Лев Толстой однажды сказал Антону Чехову: «Тебя люблю, а Шекспира – нет!». «Это почему же? – ответствовал Чехов. И продолжил: – Шекспир – признанный гений, а я еще – так себе». «Шекспир сюжеты воровал у других, а мы, скромный друг Антоша, настоящие гении потому, что это у нас сюжеты воруют».
Молодой Чехов был легок в мысли, и Маркса не читал.

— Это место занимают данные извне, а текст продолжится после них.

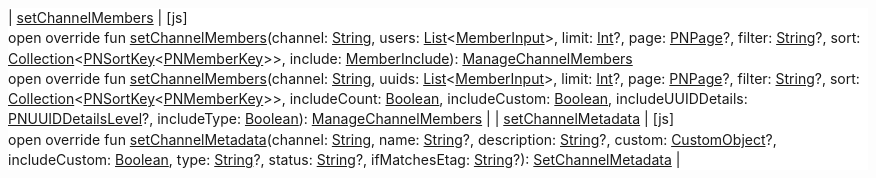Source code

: | [setChannelMembers](set-channel-members.md) | [js]<br>open override fun [setChannelMembers](set-channel-members.md)(channel: [String](https://kotlinlang.org/api/core/kotlin-stdlib/kotlin/-string/index.html), users: [List](https://kotlinlang.org/api/core/kotlin-stdlib/kotlin.collections/-list/index.html)&lt;[MemberInput](../../com.pubnub.api.models.consumer.objects.member/-member-input/index.md)&gt;, limit: [Int](https://kotlinlang.org/api/core/kotlin-stdlib/kotlin/-int/index.html)?, page: [PNPage](../../../../../pubnub-kotlin/pubnub-kotlin-core-api/pubnub-kotlin-core-api/com.pubnub.api.models.consumer.objects/-p-n-page/index.md)?, filter: [String](https://kotlinlang.org/api/core/kotlin-stdlib/kotlin/-string/index.html)?, sort: [Collection](https://kotlinlang.org/api/core/kotlin-stdlib/kotlin.collections/-collection/index.html)&lt;[PNSortKey](../../com.pubnub.api.models.consumer.objects/-p-n-sort-key/index.md)&lt;[PNMemberKey](../../com.pubnub.api.models.consumer.objects/-p-n-member-key/index.md)&gt;&gt;, include: [MemberInclude](../../../../../pubnub-kotlin/pubnub-kotlin-core-api/pubnub-kotlin-core-api/com.pubnub.api.models.consumer.objects.member/-member-include/index.md)): [ManageChannelMembers](../../com.pubnub.api.endpoints.objects.member/-manage-channel-members/index.md)<br>open override fun [setChannelMembers](set-channel-members.md)(channel: [String](https://kotlinlang.org/api/core/kotlin-stdlib/kotlin/-string/index.html), uuids: [List](https://kotlinlang.org/api/core/kotlin-stdlib/kotlin.collections/-list/index.html)&lt;[MemberInput](../../com.pubnub.api.models.consumer.objects.member/-member-input/index.md)&gt;, limit: [Int](https://kotlinlang.org/api/core/kotlin-stdlib/kotlin/-int/index.html)?, page: [PNPage](../../../../../pubnub-kotlin/pubnub-kotlin-core-api/pubnub-kotlin-core-api/com.pubnub.api.models.consumer.objects/-p-n-page/index.md)?, filter: [String](https://kotlinlang.org/api/core/kotlin-stdlib/kotlin/-string/index.html)?, sort: [Collection](https://kotlinlang.org/api/core/kotlin-stdlib/kotlin.collections/-collection/index.html)&lt;[PNSortKey](../../com.pubnub.api.models.consumer.objects/-p-n-sort-key/index.md)&lt;[PNMemberKey](../../com.pubnub.api.models.consumer.objects/-p-n-member-key/index.md)&gt;&gt;, includeCount: [Boolean](https://kotlinlang.org/api/core/kotlin-stdlib/kotlin/-boolean/index.html), includeCustom: [Boolean](https://kotlinlang.org/api/core/kotlin-stdlib/kotlin/-boolean/index.html), includeUUIDDetails: [PNUUIDDetailsLevel](../../com.pubnub.api.models.consumer.objects.member/-p-n-u-u-i-d-details-level/index.md)?, includeType: [Boolean](https://kotlinlang.org/api/core/kotlin-stdlib/kotlin/-boolean/index.html)): [ManageChannelMembers](../../com.pubnub.api.endpoints.objects.member/-manage-channel-members/index.md) |
| [setChannelMetadata](set-channel-metadata.md) | [js]<br>open override fun [setChannelMetadata](set-channel-metadata.md)(channel: [String](https://kotlinlang.org/api/core/kotlin-stdlib/kotlin/-string/index.html), name: [String](https://kotlinlang.org/api/core/kotlin-stdlib/kotlin/-string/index.html)?, description: [String](https://kotlinlang.org/api/core/kotlin-stdlib/kotlin/-string/index.html)?, custom: [CustomObject](../../com.pubnub.kmp/-custom-object/index.md)?, includeCustom: [Boolean](https://kotlinlang.org/api/core/kotlin-stdlib/kotlin/-boolean/index.html), type: [String](https://kotlinlang.org/api/core/kotlin-stdlib/kotlin/-string/index.html)?, status: [String](https://kotlinlang.org/api/core/kotlin-stdlib/kotlin/-string/index.html)?, ifMatchesEtag: [String](https://kotlinlang.org/api/core/kotlin-stdlib/kotlin/-string/index.html)?): [SetChannelMetadata](../../com.pubnub.api.endpoints.objects.channel/-set-channel-metadata/index.md) |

Поэтому на вопрос любопытствующих об экономике и экономии он ответил так: «Способ разделения людей на бездельников и обслуживающий их персонал называется экономикой; а экономия – это всего лишь временная победа идеи о сбережении того, что надо тратить».
«Можно ли сделать так, чтобы человек не расходовал себя на всякие глупости, а совершал одни полезные деяния?» – спросили у Чехова. «Если бы человек совершал одно полезное, – ответил Чехов, – он бы превратился в муравья».
«Всегда ли приемлема оригинальность?» – спросили у Чехова. «Я полагаю, – ответил он, – что, например, оригинальность во всём есть средняя стадия идиотизма».
«Неправда ли, что без веры мир не устоит?» – спросили однажды у Чехова. «Мир в основном наполнен не любознательными, а скорее озабоченными людьми: им некогда вникать в основы миропорядка, жизненные реалии для собственной пользы они определяют из наблюдений и собственного опыта, а все непонятное в остатке они принимают на веру посредством религии, и вера тем самым является для них своего рода необходимым и успокаивающим эрзацем познания».
«Что произошло бы с вами, если бы вы неожиданно разбогатели? – спросили Чехова. «Я бы тут же загрустил – ведь богатство лишило бы меня прежней беззаботности!»
Чехова попросили объяснить: «Почему раньше перед казнью жертве предоставляли последнее слово?» «В прежние времена люди были любопытнее: им хотелось послушать того, кому больше нет смысла врать», – ответил Чехов.
Писатель и будущий нобелевский лауреат Иван Бунин, насмотревшись на поведение крестьян, которое он описал в своих «деревенских» рассказах, никак не мог понять, отчего же вроде бы не испорченные культурой и образованием крестьяне творят те же безобразия, что и все остальные!? Пошел он к Льву Толстому за разъяснением. Тот ему и говорит: «Мог бы и сам сообразить – тут нет ничего сложного: если человек и старается жить согласно лучшему в нем, то это никак не согласуется с другим его старанием – жить лучше!».